#### ASSIGNMENT
Without including any pictures, write out all the records word for word.

+++

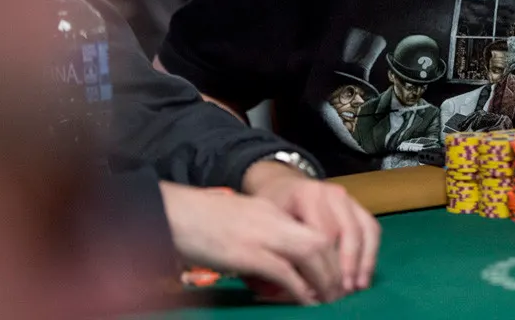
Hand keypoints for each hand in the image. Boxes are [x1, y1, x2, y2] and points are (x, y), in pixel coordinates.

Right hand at [158, 182, 340, 305]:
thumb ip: (263, 235)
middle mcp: (273, 219)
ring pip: (312, 253)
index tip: (338, 271)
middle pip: (322, 240)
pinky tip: (306, 302)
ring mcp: (261, 235)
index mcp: (272, 211)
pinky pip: (285, 272)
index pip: (316, 227)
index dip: (333, 252)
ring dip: (325, 279)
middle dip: (336, 268)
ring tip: (330, 299)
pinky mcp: (247, 253)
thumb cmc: (201, 222)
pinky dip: (300, 289)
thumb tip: (283, 265)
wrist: (173, 213)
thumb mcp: (241, 222)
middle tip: (341, 290)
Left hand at [243, 161, 380, 293]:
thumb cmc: (274, 210)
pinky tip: (363, 274)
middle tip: (341, 293)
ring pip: (364, 230)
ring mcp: (347, 197)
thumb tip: (294, 288)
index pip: (322, 235)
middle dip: (346, 267)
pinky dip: (371, 252)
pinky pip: (372, 228)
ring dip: (363, 261)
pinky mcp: (357, 205)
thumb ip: (280, 254)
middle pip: (346, 233)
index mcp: (307, 195)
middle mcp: (331, 193)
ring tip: (357, 286)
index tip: (321, 290)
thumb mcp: (269, 226)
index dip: (324, 266)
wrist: (283, 186)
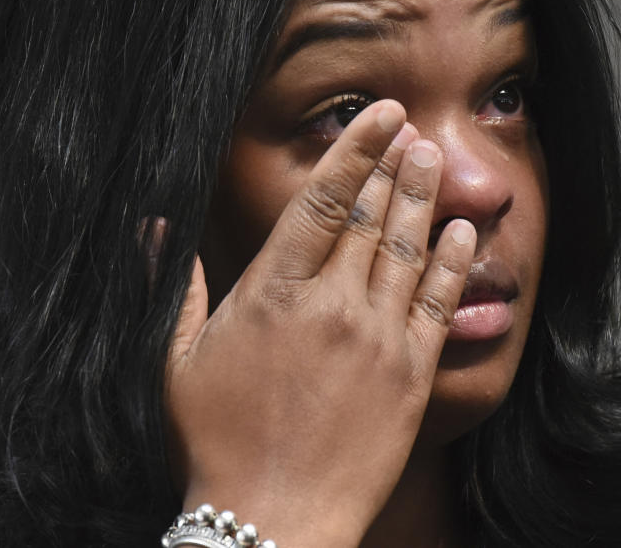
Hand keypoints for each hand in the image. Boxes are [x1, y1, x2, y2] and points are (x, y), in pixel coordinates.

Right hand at [162, 100, 475, 546]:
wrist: (274, 520)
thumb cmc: (215, 441)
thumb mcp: (174, 360)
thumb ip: (172, 285)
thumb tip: (156, 225)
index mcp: (275, 293)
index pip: (324, 201)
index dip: (355, 151)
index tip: (378, 114)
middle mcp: (333, 305)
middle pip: (372, 216)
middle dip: (392, 163)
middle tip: (409, 126)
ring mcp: (378, 338)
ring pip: (408, 250)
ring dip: (423, 198)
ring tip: (433, 157)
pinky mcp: (412, 374)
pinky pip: (440, 304)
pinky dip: (454, 262)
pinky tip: (465, 231)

+++

#### TASK SOLUTION
Hand keypoints for each hand in the image. Boxes are [x1, y1, x2, y2] and points are (x, y), in pixel coordinates.

Right hand at [158, 182, 340, 305]:
thumb ip: (263, 235)
middle mcp: (273, 219)
ring pip: (312, 253)
index tip: (338, 271)
middle pip: (322, 240)
pinky tip: (306, 302)
ring mcp: (261, 235)
index mcp: (272, 211)
pinky pip: (285, 272)
index pip: (316, 227)
index dip: (333, 252)
ring dip: (325, 279)
middle dip: (336, 268)
ring tip: (330, 299)
pinky mcp: (247, 253)
thumb cmc: (201, 222)
pinky dip: (300, 289)
thumb tip: (283, 265)
wrist: (173, 213)
thumb mcp: (241, 222)
middle tip: (341, 290)
Left hand at [243, 161, 380, 293]:
thumb cmc: (274, 210)
pinky tip: (363, 274)
middle tip: (341, 293)
ring pip: (364, 230)
ring mcp: (347, 197)
thumb tip: (294, 288)
index pip: (322, 235)
middle dip: (346, 267)
pinky dip: (371, 252)
pinky pip: (372, 228)
ring dip: (363, 261)
pinky mcp: (357, 205)
thumb ip: (280, 254)
middle pip: (346, 233)
index mcp: (307, 195)
middle mcp: (331, 193)
ring tip: (357, 286)
index tip: (321, 290)
thumb mcp: (269, 226)
index dip: (324, 266)
wrist: (283, 186)
Hand keypoints for each hand in the image. Boxes are [x1, y1, x2, y2] and points are (x, y), in pixel coordinates.

Right hand at [162, 100, 475, 546]:
wrist: (274, 520)
thumb cmc: (215, 441)
thumb mcp: (174, 360)
thumb ip: (172, 285)
thumb tip: (156, 225)
index mcp: (275, 293)
index pip: (324, 201)
index dip: (355, 151)
index tip: (378, 114)
middle mcp: (333, 305)
middle pip: (372, 216)
middle dip: (392, 163)
middle tip: (409, 126)
ring mcp: (378, 338)
ring pip: (408, 250)
ring dip: (423, 198)
ring tip: (433, 157)
pinky mcp: (412, 374)
pinky pip: (440, 304)
pinky dip: (454, 262)
pinky tip: (465, 231)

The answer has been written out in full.